Il lavoro dovrebbe essere una grande gioia ed è ancora per molti tormento, tormento di non averlo, tormento di fare un lavoro che non serva, non giovi a un nobile scopo.
(Adriano Olivetti)

800 milioni di licenziamenti entro il 2030

Entro il 2030 ci sono 800 milioni di posti di lavoro a rischio a livello globale a causa dell’automazione che sta invadendo la nostra società. E’ scritto a chiare lettere e ancor più chiari numeri nel report condotto da McKinsey Global Institute (‘Jobs lost, jobs gained: workforce transitions in a time of automation’scarica l’executive summary), secondo cui la crescente diffusione di Intelligenza Artificiale e robotica applicata al mondo del lavoro avrà un effetto drastico sulla nostra quotidianità. 

L’impatto è paragonabile a svolte epocali come la rivoluzione industriale che trasformò la società agricola nell’800.

La fida per i governi sarà quella di gestire questa transizione epocale, che potrebbe secondo il report allargare ulteriormente l’incertezza del quadro sociale ed economico, ampliando il gap fra ricchi e poveri.

 Oggi come oggi, se le nuove tecnologie fossero adottate su ampia scala, soltanto il 5% delle professioni verrebbe completamente automatizzata, mentre una quota del 60% delle professioni un terzo delle mansioni sarebbe automatizzata almeno parzialmente.

Secondo i ricercatori della MGI, i lavori “più suscettibili all’automazione includono, oltre alle fabbriche, quelli fisici in ambienti prevedibili, come le macchine operatrici e la preparazione di alimenti nei fast food”, secondo  un articolo sull’ultimo rapporto . “La raccolta e l’elaborazione dei dati sono altre due categorie di attività che possono essere eseguite sempre più in modo migliore e più rapido con le macchine. Questo potrebbe portare alla perdita di molti posti di lavoro, ad esempio, nelle banche, nei settori paralegali, nella contabilità e nell’elaborazione delle transazioni di back-office“.

Il consiglio?

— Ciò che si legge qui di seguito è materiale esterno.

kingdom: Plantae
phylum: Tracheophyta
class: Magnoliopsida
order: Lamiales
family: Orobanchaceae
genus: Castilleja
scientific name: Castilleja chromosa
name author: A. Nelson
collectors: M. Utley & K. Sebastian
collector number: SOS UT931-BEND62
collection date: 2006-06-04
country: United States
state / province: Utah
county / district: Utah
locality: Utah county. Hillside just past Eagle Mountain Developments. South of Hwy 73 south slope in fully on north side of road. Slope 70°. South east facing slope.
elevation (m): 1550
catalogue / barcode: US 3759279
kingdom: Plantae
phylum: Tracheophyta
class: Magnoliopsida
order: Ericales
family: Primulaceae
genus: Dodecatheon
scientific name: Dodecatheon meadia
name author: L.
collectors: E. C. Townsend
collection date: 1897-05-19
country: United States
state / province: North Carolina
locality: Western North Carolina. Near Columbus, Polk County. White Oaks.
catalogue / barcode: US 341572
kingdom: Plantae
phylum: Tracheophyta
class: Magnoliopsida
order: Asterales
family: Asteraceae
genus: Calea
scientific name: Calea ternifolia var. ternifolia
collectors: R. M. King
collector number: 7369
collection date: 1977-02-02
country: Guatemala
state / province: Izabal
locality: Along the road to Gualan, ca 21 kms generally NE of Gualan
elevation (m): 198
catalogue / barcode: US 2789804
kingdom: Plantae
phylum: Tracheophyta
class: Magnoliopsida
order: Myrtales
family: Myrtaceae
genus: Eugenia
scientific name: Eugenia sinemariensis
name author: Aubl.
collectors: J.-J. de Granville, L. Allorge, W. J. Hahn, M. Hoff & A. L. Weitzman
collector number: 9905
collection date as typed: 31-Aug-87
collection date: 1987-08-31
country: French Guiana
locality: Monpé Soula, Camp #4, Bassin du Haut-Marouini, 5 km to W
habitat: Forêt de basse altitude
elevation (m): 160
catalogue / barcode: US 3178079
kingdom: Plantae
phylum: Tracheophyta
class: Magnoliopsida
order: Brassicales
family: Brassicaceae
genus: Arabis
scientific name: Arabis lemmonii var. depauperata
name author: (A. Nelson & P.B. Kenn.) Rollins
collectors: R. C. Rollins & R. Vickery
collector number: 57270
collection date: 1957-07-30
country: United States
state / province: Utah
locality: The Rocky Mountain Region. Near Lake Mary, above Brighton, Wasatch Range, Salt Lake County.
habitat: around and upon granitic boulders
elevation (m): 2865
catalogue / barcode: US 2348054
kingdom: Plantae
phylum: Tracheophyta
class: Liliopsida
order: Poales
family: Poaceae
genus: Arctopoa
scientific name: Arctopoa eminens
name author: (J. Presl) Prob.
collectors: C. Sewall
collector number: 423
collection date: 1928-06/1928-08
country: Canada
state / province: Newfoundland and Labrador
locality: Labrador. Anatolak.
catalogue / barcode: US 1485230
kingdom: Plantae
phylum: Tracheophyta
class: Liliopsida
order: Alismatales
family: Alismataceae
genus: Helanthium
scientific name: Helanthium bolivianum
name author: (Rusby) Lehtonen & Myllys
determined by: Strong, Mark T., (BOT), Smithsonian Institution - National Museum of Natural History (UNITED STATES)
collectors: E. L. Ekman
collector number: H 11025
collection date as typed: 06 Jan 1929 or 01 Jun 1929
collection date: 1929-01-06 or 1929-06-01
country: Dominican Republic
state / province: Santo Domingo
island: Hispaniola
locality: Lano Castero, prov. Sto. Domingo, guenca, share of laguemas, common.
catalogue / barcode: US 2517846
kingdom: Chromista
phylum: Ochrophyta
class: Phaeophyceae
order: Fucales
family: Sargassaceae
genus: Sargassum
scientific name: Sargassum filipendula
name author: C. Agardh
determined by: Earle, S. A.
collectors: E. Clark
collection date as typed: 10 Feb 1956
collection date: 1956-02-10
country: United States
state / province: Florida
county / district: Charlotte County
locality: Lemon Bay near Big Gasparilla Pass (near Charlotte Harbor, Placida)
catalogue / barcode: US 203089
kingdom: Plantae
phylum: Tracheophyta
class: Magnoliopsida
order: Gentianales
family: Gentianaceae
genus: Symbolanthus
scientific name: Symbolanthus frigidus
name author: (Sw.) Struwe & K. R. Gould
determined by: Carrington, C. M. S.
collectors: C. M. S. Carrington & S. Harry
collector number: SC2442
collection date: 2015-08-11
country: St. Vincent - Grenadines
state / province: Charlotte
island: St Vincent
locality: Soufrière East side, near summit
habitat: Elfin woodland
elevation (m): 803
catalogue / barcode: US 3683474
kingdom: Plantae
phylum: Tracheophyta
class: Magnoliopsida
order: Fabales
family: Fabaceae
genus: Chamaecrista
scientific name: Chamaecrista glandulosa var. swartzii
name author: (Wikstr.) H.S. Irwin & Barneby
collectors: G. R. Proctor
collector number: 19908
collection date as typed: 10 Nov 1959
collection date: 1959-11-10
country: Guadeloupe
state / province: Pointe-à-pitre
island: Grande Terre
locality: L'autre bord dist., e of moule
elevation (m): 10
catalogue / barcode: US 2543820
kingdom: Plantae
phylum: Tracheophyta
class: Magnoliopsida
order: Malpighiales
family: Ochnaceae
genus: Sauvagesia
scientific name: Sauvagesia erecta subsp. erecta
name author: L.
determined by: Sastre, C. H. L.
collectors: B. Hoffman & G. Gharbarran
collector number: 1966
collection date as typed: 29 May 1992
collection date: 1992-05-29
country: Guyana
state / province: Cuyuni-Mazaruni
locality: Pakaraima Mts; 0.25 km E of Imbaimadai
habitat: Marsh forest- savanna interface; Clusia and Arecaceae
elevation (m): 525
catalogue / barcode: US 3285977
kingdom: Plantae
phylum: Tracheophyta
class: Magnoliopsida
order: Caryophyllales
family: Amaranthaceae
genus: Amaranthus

Guardare con grande attenzione quelli che sono e, forse, saranno i lavori meno a rischio, suggerendo alle nuove generazioni di concentrarsi su mestieri che sarà, almeno per i prossimi 100 anni, difficile da soppiantare. 

Dalla nostra parte abbiamo la creatività, unico vero punto di forza che, per qualche secolo dovrebbe restare ad appannaggio dell’essere umano…sempre che non usi questa intelligenza per essere così stupido da distruggere l’unico pianeta – per ora – vivibile.